Problem: Leave out the pictures and repeat everything else in the records exactly.
+ + + + +
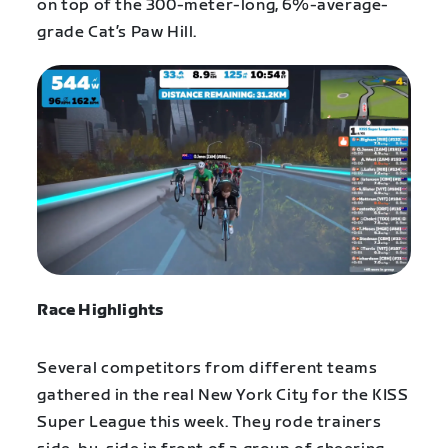
on top of the 300-meter-long, 6%-average-
grade Cat’s Paw Hill.
Race Highlights
Several competitors from different teams
gathered in the real New York City for the KISS
Super League this week. They rode trainers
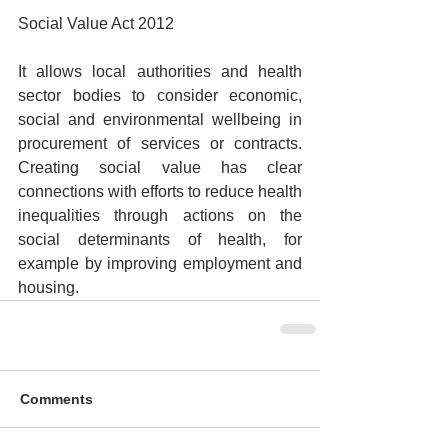
Social Value Act 2012
It allows local authorities and health 
sector bodies to consider economic, 
social and environmental wellbeing in 
procurement of services or contracts. 
Creating social value has clear 
connections with efforts to reduce health 
inequalities through actions on the 
social determinants of health, for 
example by improving employment and 
housing.
Comments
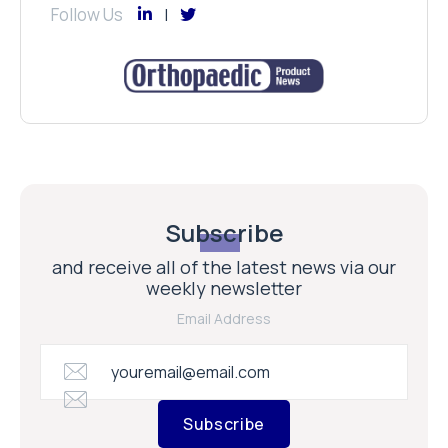
Follow Us
Subscribe
and receive all of the latest news via our
weekly newsletter
Email Address
Subscribe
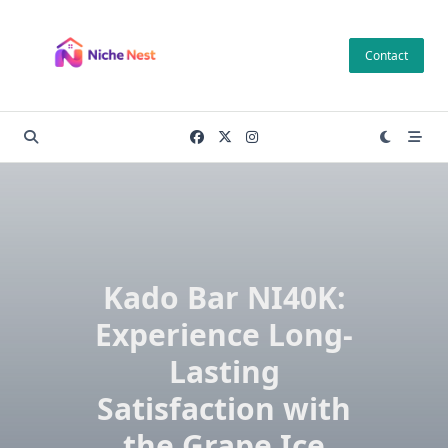
Skip
to
Contact
content
Kado Bar NI40K:
Experience Long-
Lasting
Satisfaction with
the Grape Ice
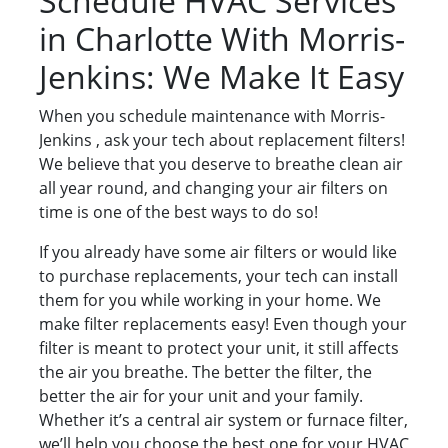
Schedule HVAC Services
in Charlotte With Morris-
Jenkins: We Make It Easy
When you schedule maintenance with Morris-
Jenkins , ask your tech about replacement filters!
We believe that you deserve to breathe clean air
all year round, and changing your air filters on
time is one of the best ways to do so!
If you already have some air filters or would like
to purchase replacements, your tech can install
them for you while working in your home. We
make filter replacements easy! Even though your
filter is meant to protect your unit, it still affects
the air you breathe. The better the filter, the
better the air for your unit and your family.
Whether it’s a central air system or furnace filter,
we’ll help you choose the best one for your HVAC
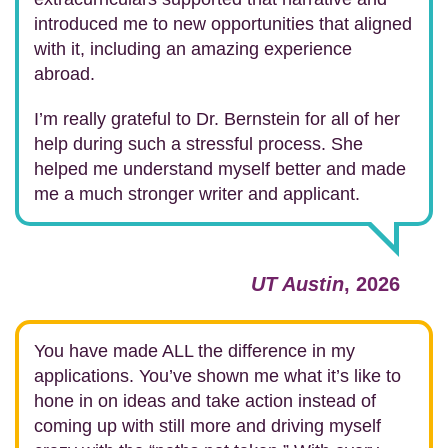
introduced me to new opportunities that aligned
with it, including an amazing experience
abroad.
I’m really grateful to Dr. Bernstein for all of her
help during such a stressful process. She
helped me understand myself better and made
me a much stronger writer and applicant.
UT Austin
, 2026
You have made ALL the difference in my
applications. You’ve shown me what it’s like to
hone in on ideas and take action instead of
coming up with still more and driving myself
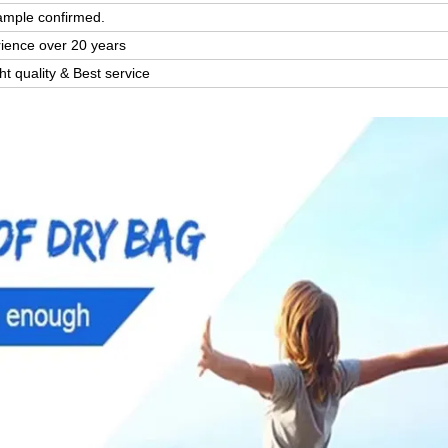
ample confirmed.
rience over 20 years
ght quality & Best service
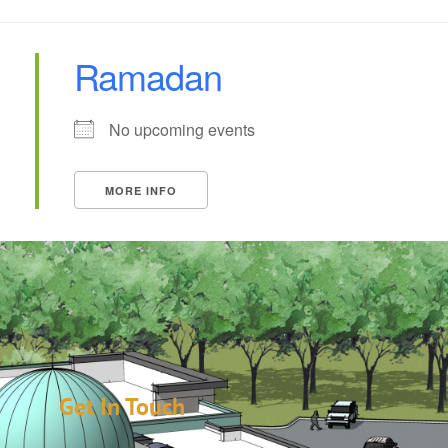
Ramadan
No upcoming events
MORE INFO
Get In Touch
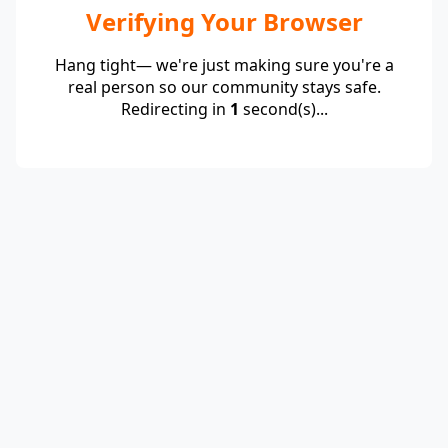
Verifying Your Browser
Hang tight— we're just making sure you're a
real person so our community stays safe.
Redirecting in
1
second(s)...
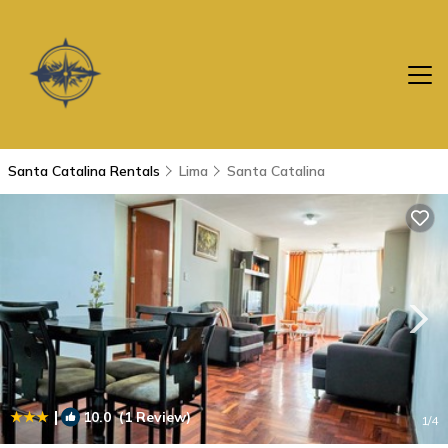
Santa Catalina Rentals
Lima
Santa Catalina
|
10.0
(1 Review)
1
/4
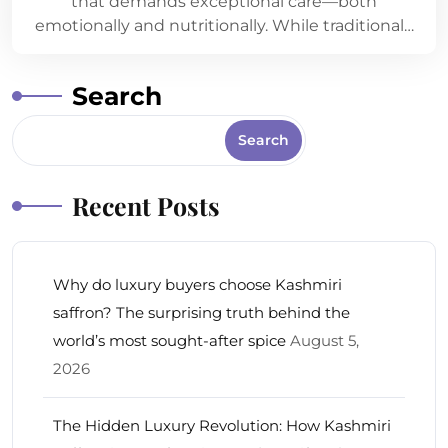
that demands exceptional care—both
emotionally and nutritionally. While traditional…
Search
Search
Recent Posts
Why do luxury buyers choose Kashmiri
saffron? The surprising truth behind the
world’s most sought-after spice
August 5,
2026
The Hidden Luxury Revolution: How Kashmiri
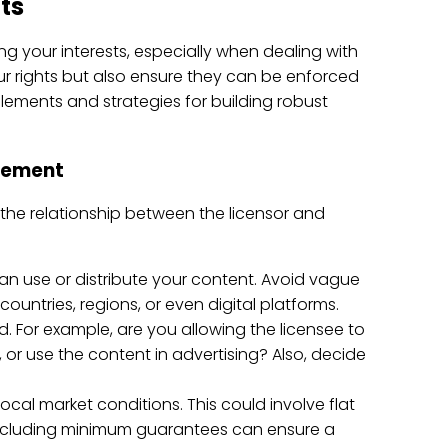
ts
ing your interests, especially when dealing with
r rights but also ensure they can be enforced
elements and strategies for building robust
reement
 the relationship between the licensor and
can use or distribute your content. Avoid vague
countries, regions, or even digital platforms.
ed. For example, are you allowing the licensee to
, or use the content in advertising? Also, decide
ocal market conditions. This could involve flat
Including minimum guarantees can ensure a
+ + + + +
Answer to the problem:
on top of the 300-meter-long, 6%-average-
grade Cat’s Paw Hill.
Race Highlights
Several competitors from different teams
gathered in the real New York City for the KISS
Super League this week. They rode trainers
Social Value Act 2012
It allows local authorities and health 
sector bodies to consider economic, 
social and environmental wellbeing in 
procurement of services or contracts. 
Creating social value has clear 
connections with efforts to reduce health 
inequalities through actions on the 
social determinants of health, for 
example by improving employment and 
housing.
Comments
Follow Us
Subscribe
and receive all of the latest news via our
weekly newsletter
Email Address
Subscribe
Skip
to
Contact
content
Kado Bar NI40K:
Experience Long-
Lasting
Satisfaction with
the Grape Ice
Schedule HVAC Services
in Charlotte With Morris-
Jenkins: We Make It Easy
When you schedule maintenance with Morris-
Jenkins , ask your tech about replacement filters!
We believe that you deserve to breathe clean air
all year round, and changing your air filters on
time is one of the best ways to do so!
If you already have some air filters or would like
to purchase replacements, your tech can install
them for you while working in your home. We
make filter replacements easy! Even though your
filter is meant to protect your unit, it still affects
the air you breathe. The better the filter, the
better the air for your unit and your family.
Whether it’s a central air system or furnace filter,
we’ll help you choose the best one for your HVAC
introduced me to new opportunities that aligned
with it, including an amazing experience
abroad.
I’m really grateful to Dr. Bernstein for all of her
help during such a stressful process. She
helped me understand myself better and made
me a much stronger writer and applicant.
UT Austin
, 2026
You have made ALL the difference in my
applications. You’ve shown me what it’s like to
hone in on ideas and take action instead of
coming up with still more and driving myself
ample confirmed.
rience over 20 years
ght quality & Best service
Ramadan
No upcoming events
MORE INFO
Get In Touch
Verifying Your Browser
Hang tight— we're just making sure you're a
real person so our community stays safe.
Redirecting in
1
second(s)...
Santa Catalina Rentals
Lima
Santa Catalina
|
10.0
(1 Review)
1
/4
that demands exceptional care—both
emotionally and nutritionally. While traditional…
Search
Search
Recent Posts
Why do luxury buyers choose Kashmiri
saffron? The surprising truth behind the
world’s most sought-after spice
August 5,
2026
The Hidden Luxury Revolution: How Kashmiri
ts
ing your interests, especially when dealing with
r rights but also ensure they can be enforced
elements and strategies for building robust
reement
 the relationship between the licensor and
can use or distribute your content. Avoid vague
countries, regions, or even digital platforms.
ed. For example, are you allowing the licensee to
, or use the content in advertising? Also, decide
ocal market conditions. This could involve flat
Including minimum guarantees can ensure a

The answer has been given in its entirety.